If return_results is True, returns a results dictionary with keys "model" (metadata) and "results" (per-sample-size power estimates, first-achieved sizes). Returns None otherwise.

Return type:

dict or None

Examples

from mcpower import MCPower

model = MCPower("y = treatment + age")
model.set_simulations(400)
model.set_effects("treatment=0.4, age=0.2")
model.set_variable_type("treatment=binary")

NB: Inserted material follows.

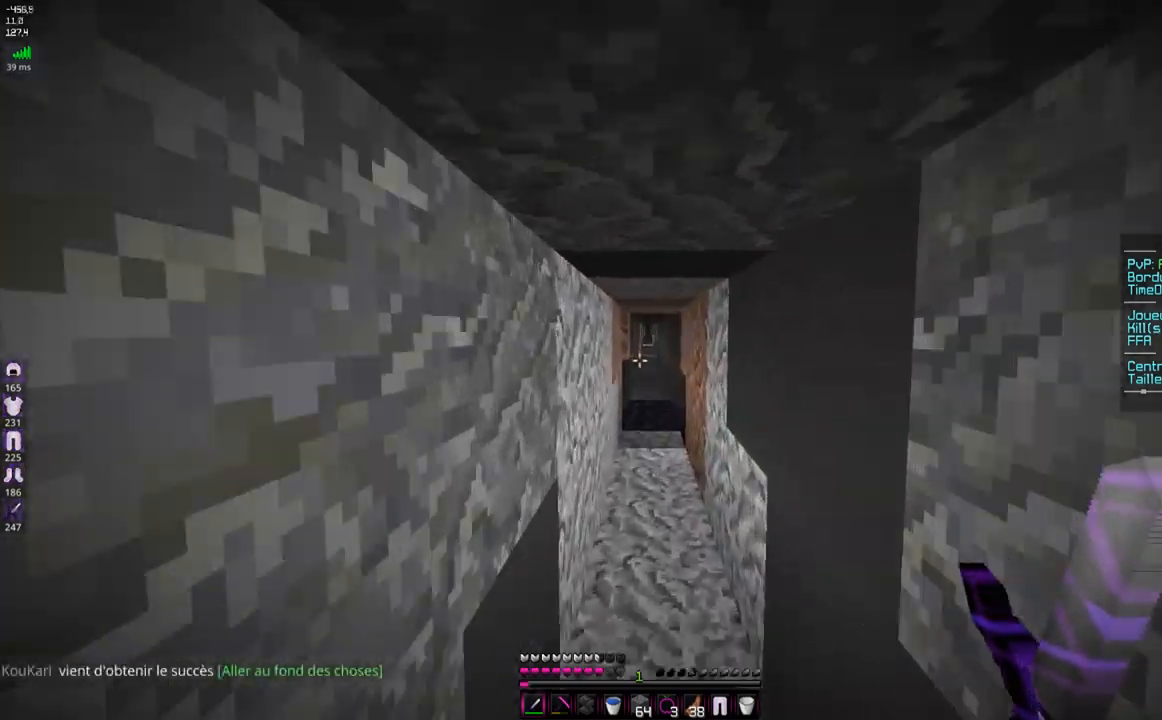
{"keys": ["space", "z"], "mouse": [], "events": [[133, "d", "down"], [317, "d", "up"]]}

# Search from 30 to 300 in steps of 30
model.find_sample_size(from_size=30, to_size=300, by=30)
# Programmatic access
result = model.find_sample_size(
    target_test="treatment",
    from_size=50,
    to_size=500,
    by=50,
    return_results=True,
    print_results=False,
)

Test Formula Example

model = MCPower("y = x1 + x2 + x3")
model.set_simulations(400)
model.set_effects("x1=0.5, x2=0.3, x3=0.2")

# Full model (default)
model.find_sample_size(target_test="x1, x2, x3")
# Reduced model (omit x3 from analysis)
result = model.find_sample_size(target_test="x1, x2",
                                test_formula="y = x1 + x2",
                                return_results=True, print_results=False)
# result contains sample sizes for x1 and x2 only

See Tutorial: Using test_formula for more examples including mixed-model cross-testing.

Notes

  • The target power level is set via model.set_power() (default: 80%).

  • If no sample size in the range achieves target power, the results indicate this – consider widening the range or increasing effect sizes.

  • For mixed models, each sample size refers to the total number of observations across all clusters.

  • Progress reporting spans all sample sizes multiplied by the number of simulations, so the total count is larger than a single find_power() call.